Re. “Mental health facility, commercial district are in works for Riverview” (The Tri-City News, Dec. 18) and “The future — or the destruction — of Riverview?” (Green Scene, Jan. 8).

Did you know that the fate of Riverview and its grounds rests not with Coquitlam and its council, or with the urgent needs of the mentally ill, or with the film industry, or with fans of the arboretum, or with any heritage society.

No, none of the above. The answer actually lies with Vancouver’s own Fraser Institute.

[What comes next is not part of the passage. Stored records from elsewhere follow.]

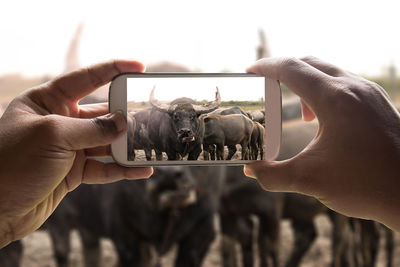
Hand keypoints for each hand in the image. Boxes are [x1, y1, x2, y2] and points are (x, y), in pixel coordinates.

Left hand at [0, 60, 152, 247]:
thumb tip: (123, 123)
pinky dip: (122, 169)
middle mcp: (59, 122)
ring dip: (127, 146)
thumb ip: (92, 129)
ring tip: (150, 145)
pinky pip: (104, 167)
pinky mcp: (73, 172)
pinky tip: (141, 170)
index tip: (138, 67)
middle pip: (101, 113)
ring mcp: (68, 148)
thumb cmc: (12, 163)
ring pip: (106, 142)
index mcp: (47, 101)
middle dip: (125, 116)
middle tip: (150, 117)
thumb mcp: (53, 136)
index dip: (113, 70)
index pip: (85, 78)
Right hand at [244, 57, 399, 230]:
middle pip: (309, 63)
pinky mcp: (378, 102)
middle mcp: (354, 87)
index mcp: (335, 99)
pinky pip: (344, 84)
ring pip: (329, 72)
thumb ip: (272, 175)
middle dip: (283, 71)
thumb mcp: (310, 180)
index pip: (291, 69)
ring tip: (299, 113)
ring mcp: (370, 93)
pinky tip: (323, 120)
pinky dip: (325, 91)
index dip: (266, 67)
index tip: (249, 72)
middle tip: (266, 87)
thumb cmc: (366, 184)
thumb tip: (249, 170)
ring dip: (306, 83)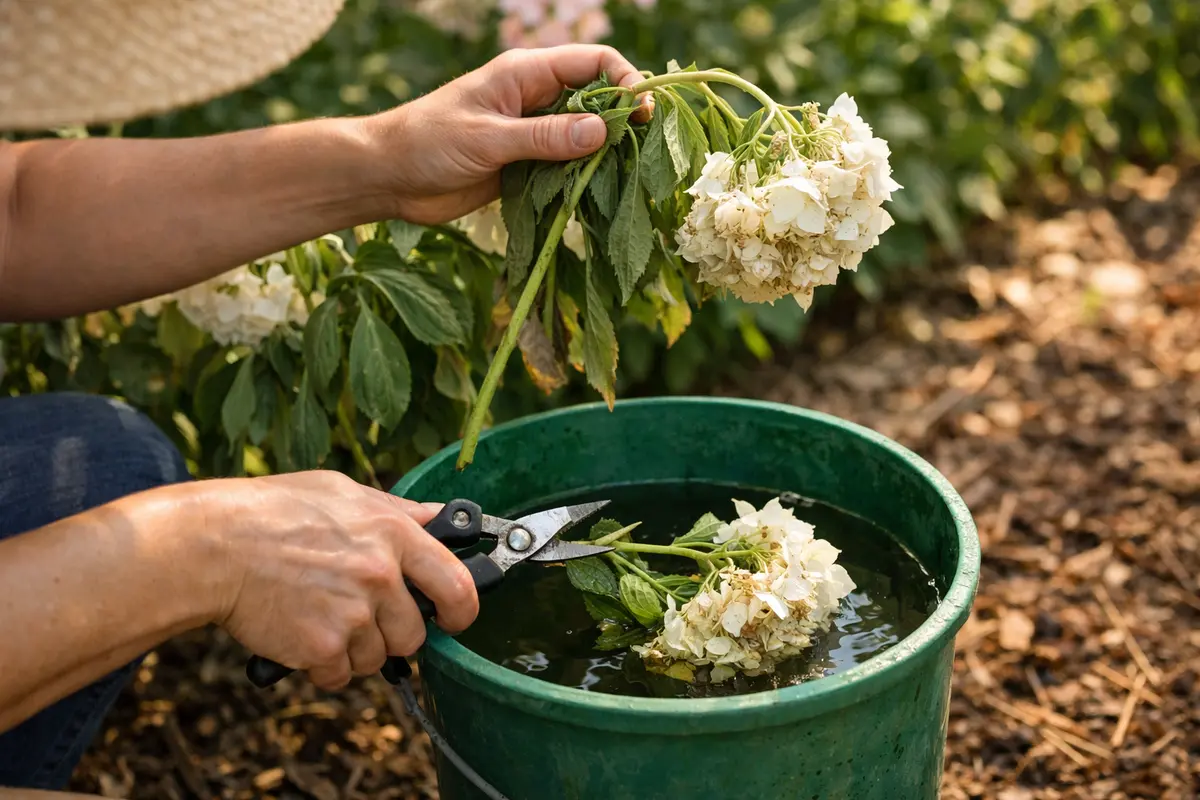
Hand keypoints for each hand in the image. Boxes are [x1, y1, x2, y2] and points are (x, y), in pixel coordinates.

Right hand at [202, 471, 476, 689]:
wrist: (213, 547)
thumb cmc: (272, 513)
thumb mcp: (343, 492)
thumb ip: (397, 510)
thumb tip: (438, 517)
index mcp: (393, 534)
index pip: (456, 584)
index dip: (462, 610)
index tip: (455, 618)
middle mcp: (381, 575)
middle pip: (414, 633)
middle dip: (391, 633)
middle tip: (359, 616)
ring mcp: (354, 614)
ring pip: (378, 658)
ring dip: (355, 650)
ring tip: (320, 617)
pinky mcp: (323, 647)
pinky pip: (340, 675)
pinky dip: (323, 666)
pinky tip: (300, 636)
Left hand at [366, 45, 640, 224]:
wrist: (389, 177)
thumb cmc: (428, 143)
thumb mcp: (489, 139)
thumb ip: (545, 137)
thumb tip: (603, 131)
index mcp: (526, 74)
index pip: (592, 63)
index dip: (624, 81)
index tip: (640, 113)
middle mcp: (535, 99)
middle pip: (597, 99)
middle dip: (623, 120)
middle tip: (643, 150)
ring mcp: (533, 133)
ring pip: (586, 137)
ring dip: (606, 155)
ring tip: (628, 176)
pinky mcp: (526, 166)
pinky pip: (567, 168)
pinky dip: (584, 180)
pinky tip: (598, 195)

The neo-liberal think tank holds in very high esteem the work of a little-known (and short-lived) French economist and legislator, Frédéric Bastiat, who wrote during the turmoil of the Revolution of 1848. It is his ideas that are having a determinative effect on the fate of Riverview. In his most famous essay “The Law,” Bastiat argues that “man is born a property owner” and “property is a divine institution and that its safety and protection are the object of human law.”

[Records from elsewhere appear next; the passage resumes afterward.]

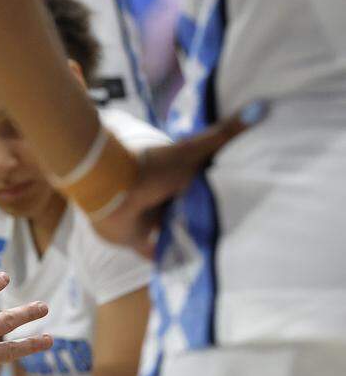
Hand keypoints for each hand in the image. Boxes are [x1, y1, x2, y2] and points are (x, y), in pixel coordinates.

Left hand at [92, 102, 266, 255]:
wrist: (114, 187)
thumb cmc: (155, 166)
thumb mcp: (197, 149)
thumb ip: (226, 132)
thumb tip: (261, 107)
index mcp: (176, 178)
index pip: (200, 188)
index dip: (217, 194)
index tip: (242, 202)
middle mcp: (163, 198)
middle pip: (188, 211)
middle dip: (204, 219)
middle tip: (234, 233)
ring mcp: (149, 219)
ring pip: (173, 232)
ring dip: (187, 239)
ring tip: (216, 253)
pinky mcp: (137, 239)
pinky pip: (154, 253)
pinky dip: (166, 259)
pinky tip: (184, 268)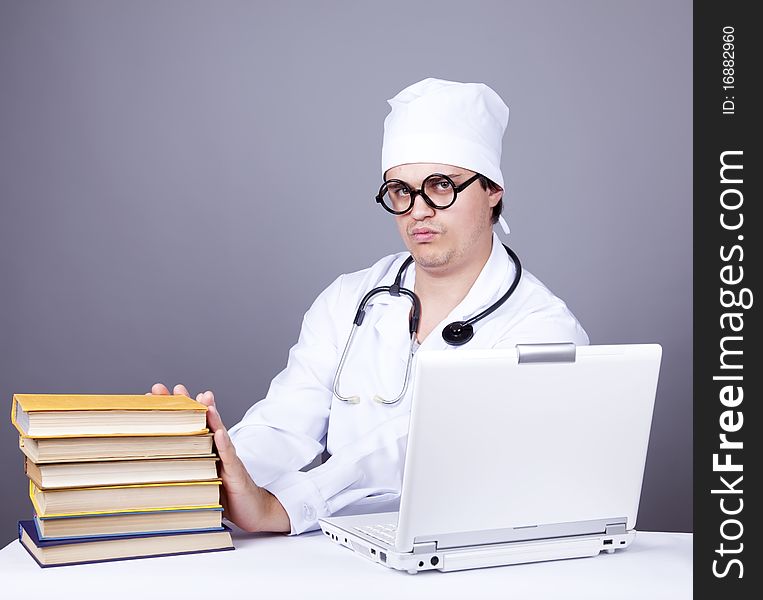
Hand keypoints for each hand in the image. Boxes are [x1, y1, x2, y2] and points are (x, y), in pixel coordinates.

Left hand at [149, 383, 290, 532]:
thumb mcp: (201, 482)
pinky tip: (220, 432)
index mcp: (205, 451)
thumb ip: (184, 472)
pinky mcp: (236, 473)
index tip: (157, 395)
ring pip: (219, 433)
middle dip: (190, 404)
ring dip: (211, 415)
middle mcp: (217, 450)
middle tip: (176, 388)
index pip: (189, 425)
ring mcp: (228, 459)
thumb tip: (151, 473)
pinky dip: (225, 443)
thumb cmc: (226, 496)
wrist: (254, 510)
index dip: (175, 410)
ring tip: (203, 399)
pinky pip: (230, 456)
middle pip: (203, 422)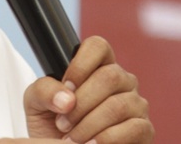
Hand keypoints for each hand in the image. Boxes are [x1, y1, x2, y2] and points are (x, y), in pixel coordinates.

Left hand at [21, 35, 153, 143]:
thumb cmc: (51, 125)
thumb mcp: (36, 103)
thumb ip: (44, 90)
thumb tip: (67, 99)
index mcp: (97, 66)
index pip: (97, 46)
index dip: (80, 65)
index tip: (66, 88)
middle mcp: (122, 80)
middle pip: (109, 76)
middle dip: (81, 103)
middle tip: (62, 123)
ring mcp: (136, 104)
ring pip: (118, 105)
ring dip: (89, 125)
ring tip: (71, 138)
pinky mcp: (144, 130)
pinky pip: (134, 129)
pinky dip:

Clearly, Bastiat, like the Fraser Institute, is thinking only of private property — not public property — so the 244 acres of Riverview land have to make their own money or, at least, “break even.” (And it is the province that has brought the hospital — once a public institution — to ruin, along with the mentally ill of Vancouver’s Downtown Eastside.) This is consistent with the Fraser Institute’s case for privatized health care.

Fraser Institute ideology has made its way into “provincial” thinking. It also explains why the province argues that the absence of a research hospital can be made up for by a number of local facilities that supposedly serve patients better in their respective regions by bringing them closer to their families.

But just because a mentally ill person can now be treated in Prince George does not mean we should eliminate the original public role of Riverview Hospital and the lands, located centrally to the Lower Mainland.

Besides, judging from the Downtown Eastside alone and the problem of concurrent disorders among the mentally ill, B.C. needs hundreds of new beds, if not more, not just a shuffling of a condemned facility from Burnaby.